Phase II Study of the Histone Deacetylase Inhibitor PXD101 for the Treatment of Myelodysplastic Syndrome


PRIMARY OBJECTIVES:

I. Number of confirmed responses (complete response, partial response, and hematologic
improvement) during the first 12 weeks of treatment

SECONDARY OBJECTIVES:

I. Time to Progression II. Overall Survival III. Duration of Response IV. Time to
Discontinuation of Treatment V. Toxicity

OUTLINE: This is a multicenter study.

Patients receive belinostat intravenously (IV) over 30 minutes on days 1-5. Treatment
repeats every 21 days for 4 courses in the absence of disease progression or unacceptable
toxicity. Patients achieving complete response, partial response, or hematologic improvement
after 4 courses receive 4 additional courses of therapy. After completion of study
treatment, patients are followed every 3-6 months for up to 3 years.


Inclusion Criteria:



- Histologically confirmed myelodysplastic syndromes (MDS)

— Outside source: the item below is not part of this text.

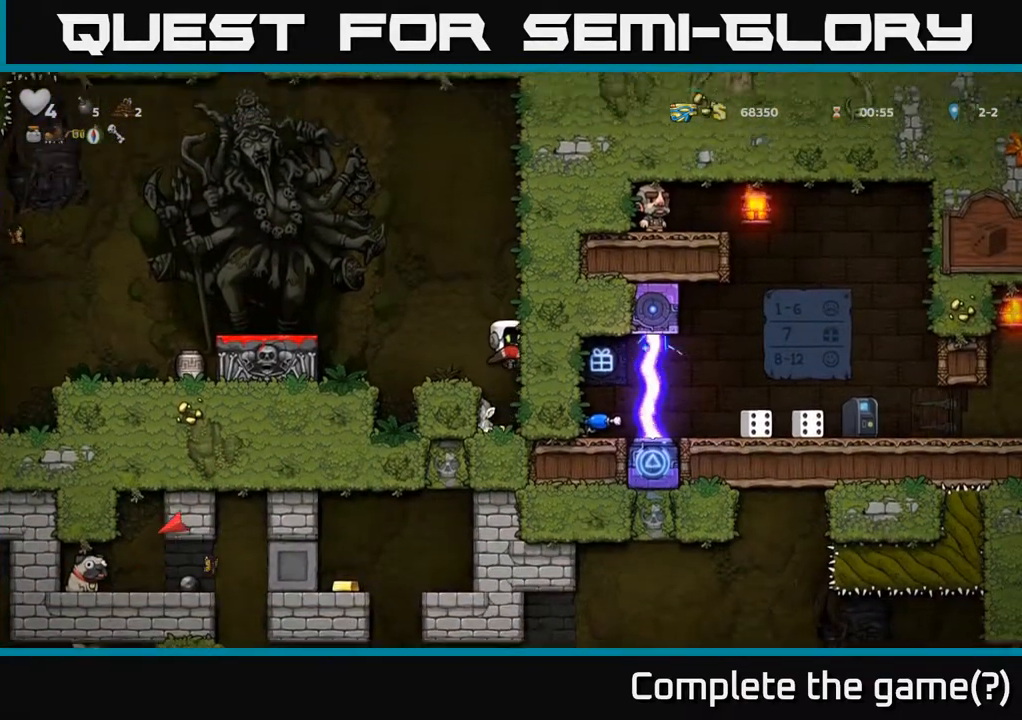
{"buttons": [], "left_stick": "center", "right_stick": "center", "events": [[50, "DPAD_LEFT", "down"], [100, "DPAD_LEFT", "up"]]}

- De novo or secondary MDS

- Patients with < 5 % bone marrow blasts must meet ≥ 1 of the following criteria:

- Symptomatic anemia with either hemoglobin < 10.0 g/dL or required RBC
transfusions within the past 3 months

- Thrombocytopenia with ≥ 2 platelet counts < 50,000/mm³ or significant hemorrhage
requiring platelet transfusions

- Neutropenia with ≥ 2 absolute neutrophil counts < 1,000/mm³

- No acute myeloid leukemia (≥ 20% bone marrow blasts)

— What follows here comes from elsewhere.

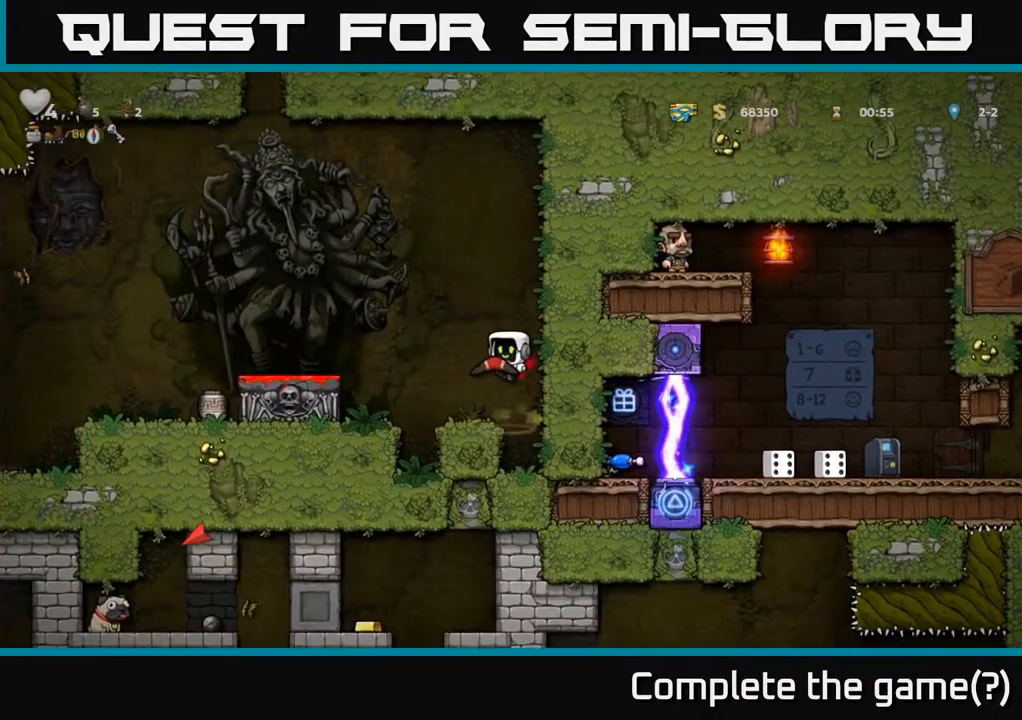
{"buttons": ["DPAD_LEFT"], "left_stick": "center", "right_stick": "center", "events": [[83, "DPAD_LEFT", "down"], [250, "A", "down"], [400, "A", "up"]]}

- ECOG performance status 0-2

- Life expectancy > 12 weeks

- Bilirubin ≤ 1.5 times upper limit of normal (ULN)

- AST ≤ 2 times ULN

- Creatinine ≤ 2.0 mg/dL

- Not pregnant or nursing

- Negative pregnancy test

- Fertile patients must use effective contraception

- No history of allergic reactions attributed to compounds of similar chemical or
biologic composition to PXD101

- No HIV positivity

- QTc interval ≤ 500 msec

- No long QT syndrome

- No significant cardiovascular disease, including any of the following:

- Unstable angina pectoris

- Uncontrolled hypertension

- Congestive heart failure related to primary cardiac disease

- Condition requiring anti-arrhythmic therapy

- Ischemic or severe valvular heart disease

- Myocardial infarction within the past 6 months

- No other uncontrolled serious medical condition (e.g., cardiac arrhythmias or
diabetes)

- Recovered from prior therapy

- No more than 2 prior therapies for MDS

- Prior hematopoietic growth factors, androgens, and other supportive care agents
allowed and are not considered in the prior therapy total

- No prior allogeneic stem cell transplantation

- More than 4 weeks since prior radiotherapy or chemotherapy (6 weeks for nitrosoureas
or mitomycin C)

- No prior histone deacetylase (HDAC) inhibitors for treatment of MDS

- More than 2 weeks since prior valproic acid or other HDAC inhibitors

- No other concurrent investigational agents

- No concurrent medication that may cause torsades depointes, including any of the
following:

- Disopyramide

- Dofetilide

- Ibutilide

- Procainamide

- Quinidine

- Sotalol

- Bepridil

- Methadone

- Amiodarone hydrochloride

- Arsenic trioxide

- Cisapride

- Calcium-channel blockers (e.g., lidoflazine)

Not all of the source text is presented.